2026年の法定雇用率引き上げの背景
新たな法定雇用率の引き上げが2026年7月に迫り、企業の障害者採用が岐路に立たされています。高まる社会的責任の中、雇用率引き上げに向けた準備状況とそれに対する企業の取り組みはどうなっているのでしょうか。これは、調査結果に基づいた実態を明らかにするための重要なステップです。
調査結果の概要
株式会社ゼネラルパートナーズが実施した「企業における障害者採用の実態と今後の採用方針」に関する調査では、企業の約6割が法定雇用率を達成していないという現実が浮き彫りになりました。また、企業の約3割が具体的な準備を進めているとのことですが、多くはまだ取り組みの初期段階です。
障害者雇用の現状と課題
調査によれば、61.3%の企業が法定雇用率未達成と回答しています。特に地方企業では、通勤環境や人材不足という課題が障害者雇用の壁となっています。車通勤が一般的な地域での障害者雇用は、通勤方法に制約があるため難しさがあると多くの企業が訴えています。
さらに、精神的・発達障害者の雇用は増加傾向にあるものの、依然として身体障害者を優先する姿勢が強い地域も見受けられ、法律改正に向けた法令遵守のための体制を整える必要があります。
採用方針と人材選定
企業の障害者採用で最も重視されているのは「スキルと適性」で、障害の種類に関わらずマッチする人材を求める傾向があります。
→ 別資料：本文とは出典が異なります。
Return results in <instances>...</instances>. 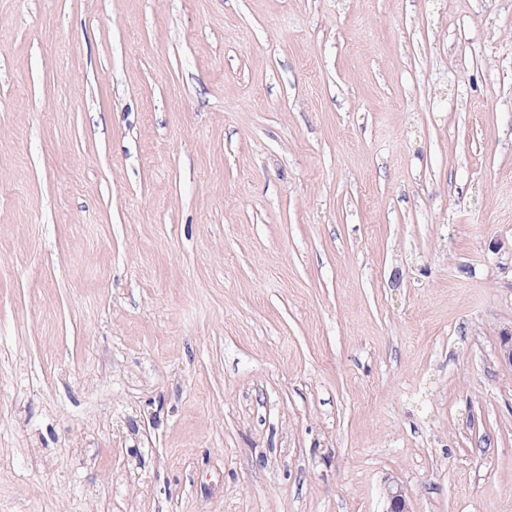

都市部と地方の企業では異なる状況が見られ、特に地方では身体障害者を優先しつつも採用が進まない現状が続いています。
同時に、エントリーしてきた求職者に対して職域の選定が求められ、特定の業務に配属されることが多いようです。一般事務業務が約7割を占めていますが、今後は専門的な業務への配属を希望する声も多く、企業におけるスキル向上と業務再設計が急務となります。
今後の展望と企業の取り組み
企業は、採用活動の強化、社内研修の実施、採用目標の見直しを進めています。特に社内における障がい者理解を深めることが重要視されています。法定雇用率引き上げに向けて、採用人数の確保だけでなく、現場におけるスムーズな受け入れ体制の構築が求められています。
今後の障害者雇用の取り組みは、「人数確保」から「現場定着と活躍」へとシフトすることが必要です。制度改正を単にコンプライアンスとして捉えるのではなく、組織全体の多様性理解を深め、企業の成長にもつなげていくことが鍵となります。